• [The problem]: Every line with "pixels" in it should be copied from the data.

• [Available records]:
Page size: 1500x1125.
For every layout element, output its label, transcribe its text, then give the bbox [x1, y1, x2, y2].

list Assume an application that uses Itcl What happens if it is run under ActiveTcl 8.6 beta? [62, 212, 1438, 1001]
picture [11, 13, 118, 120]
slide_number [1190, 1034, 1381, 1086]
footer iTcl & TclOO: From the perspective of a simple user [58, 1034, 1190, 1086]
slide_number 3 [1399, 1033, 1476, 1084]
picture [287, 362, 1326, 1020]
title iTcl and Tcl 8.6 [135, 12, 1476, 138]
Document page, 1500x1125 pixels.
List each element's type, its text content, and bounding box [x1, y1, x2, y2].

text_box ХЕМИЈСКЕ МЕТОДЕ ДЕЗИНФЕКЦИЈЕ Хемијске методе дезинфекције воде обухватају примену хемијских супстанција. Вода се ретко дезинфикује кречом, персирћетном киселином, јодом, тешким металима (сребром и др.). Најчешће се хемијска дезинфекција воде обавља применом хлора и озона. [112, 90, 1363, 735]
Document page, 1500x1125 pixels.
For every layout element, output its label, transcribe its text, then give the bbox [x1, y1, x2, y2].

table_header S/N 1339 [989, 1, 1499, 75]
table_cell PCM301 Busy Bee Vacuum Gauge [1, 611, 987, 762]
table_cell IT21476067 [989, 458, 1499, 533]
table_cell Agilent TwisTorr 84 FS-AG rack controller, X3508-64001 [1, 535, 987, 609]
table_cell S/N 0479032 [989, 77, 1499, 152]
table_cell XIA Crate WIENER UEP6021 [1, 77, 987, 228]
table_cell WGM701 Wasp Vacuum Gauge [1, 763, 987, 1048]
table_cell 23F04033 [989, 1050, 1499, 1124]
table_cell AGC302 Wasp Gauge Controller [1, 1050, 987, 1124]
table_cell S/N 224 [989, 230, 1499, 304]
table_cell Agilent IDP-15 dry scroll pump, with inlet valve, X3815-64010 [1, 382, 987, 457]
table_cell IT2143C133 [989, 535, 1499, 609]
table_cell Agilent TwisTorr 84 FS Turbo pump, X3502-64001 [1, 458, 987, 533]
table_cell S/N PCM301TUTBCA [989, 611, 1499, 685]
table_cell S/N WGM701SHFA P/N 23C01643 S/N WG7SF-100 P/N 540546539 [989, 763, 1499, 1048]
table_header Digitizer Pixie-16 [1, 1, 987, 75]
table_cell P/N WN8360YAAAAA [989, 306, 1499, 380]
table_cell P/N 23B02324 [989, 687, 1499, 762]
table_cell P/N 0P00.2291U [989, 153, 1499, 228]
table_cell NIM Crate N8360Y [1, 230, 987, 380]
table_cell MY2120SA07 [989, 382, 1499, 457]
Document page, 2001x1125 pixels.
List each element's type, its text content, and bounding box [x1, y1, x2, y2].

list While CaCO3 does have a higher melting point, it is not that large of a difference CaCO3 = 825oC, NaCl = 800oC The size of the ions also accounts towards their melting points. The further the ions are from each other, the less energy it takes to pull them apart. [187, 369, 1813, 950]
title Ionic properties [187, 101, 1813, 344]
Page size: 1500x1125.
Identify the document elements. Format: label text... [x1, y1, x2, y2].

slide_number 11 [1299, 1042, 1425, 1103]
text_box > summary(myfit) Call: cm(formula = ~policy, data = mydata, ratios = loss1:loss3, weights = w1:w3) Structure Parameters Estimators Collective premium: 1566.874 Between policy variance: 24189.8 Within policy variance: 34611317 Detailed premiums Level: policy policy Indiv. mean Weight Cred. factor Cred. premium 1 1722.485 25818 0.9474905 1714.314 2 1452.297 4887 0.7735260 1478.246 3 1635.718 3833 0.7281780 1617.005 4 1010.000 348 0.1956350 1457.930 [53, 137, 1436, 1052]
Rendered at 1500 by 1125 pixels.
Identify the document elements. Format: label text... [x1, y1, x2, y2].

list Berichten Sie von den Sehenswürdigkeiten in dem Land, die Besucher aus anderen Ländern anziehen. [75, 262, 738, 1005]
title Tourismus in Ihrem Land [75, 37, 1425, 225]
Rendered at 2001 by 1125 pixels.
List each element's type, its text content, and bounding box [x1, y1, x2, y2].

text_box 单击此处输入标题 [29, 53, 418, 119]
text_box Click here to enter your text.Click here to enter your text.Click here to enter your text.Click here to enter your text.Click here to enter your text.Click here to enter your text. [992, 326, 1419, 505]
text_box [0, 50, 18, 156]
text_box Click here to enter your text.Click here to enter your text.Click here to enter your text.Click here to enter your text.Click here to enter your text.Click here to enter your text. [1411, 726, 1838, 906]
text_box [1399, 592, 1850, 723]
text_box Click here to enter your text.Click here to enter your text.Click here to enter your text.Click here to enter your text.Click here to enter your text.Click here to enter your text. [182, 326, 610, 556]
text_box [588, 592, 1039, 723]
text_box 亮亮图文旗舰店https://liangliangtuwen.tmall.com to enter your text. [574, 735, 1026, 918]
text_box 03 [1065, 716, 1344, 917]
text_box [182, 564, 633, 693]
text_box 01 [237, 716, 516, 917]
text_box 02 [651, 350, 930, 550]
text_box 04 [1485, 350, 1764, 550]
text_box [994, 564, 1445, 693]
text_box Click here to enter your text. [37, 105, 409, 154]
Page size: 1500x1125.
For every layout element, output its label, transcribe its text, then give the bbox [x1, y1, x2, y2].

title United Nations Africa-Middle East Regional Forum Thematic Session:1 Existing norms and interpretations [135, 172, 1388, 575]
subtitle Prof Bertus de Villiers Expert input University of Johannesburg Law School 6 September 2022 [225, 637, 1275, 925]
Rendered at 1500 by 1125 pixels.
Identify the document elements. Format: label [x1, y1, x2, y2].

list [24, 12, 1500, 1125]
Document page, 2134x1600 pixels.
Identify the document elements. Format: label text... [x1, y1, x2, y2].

• [The answer]:
Document page, 1500x1125 pixels.
Document page, 1500x1125 pixels.
Document page, 2001x1125 pixels.
Rendered at 1500 by 1125 pixels.
Rendered at 2001 by 1125 pixels.
Rendered at 1500 by 1125 pixels.
Document page, 2134x1600 pixels.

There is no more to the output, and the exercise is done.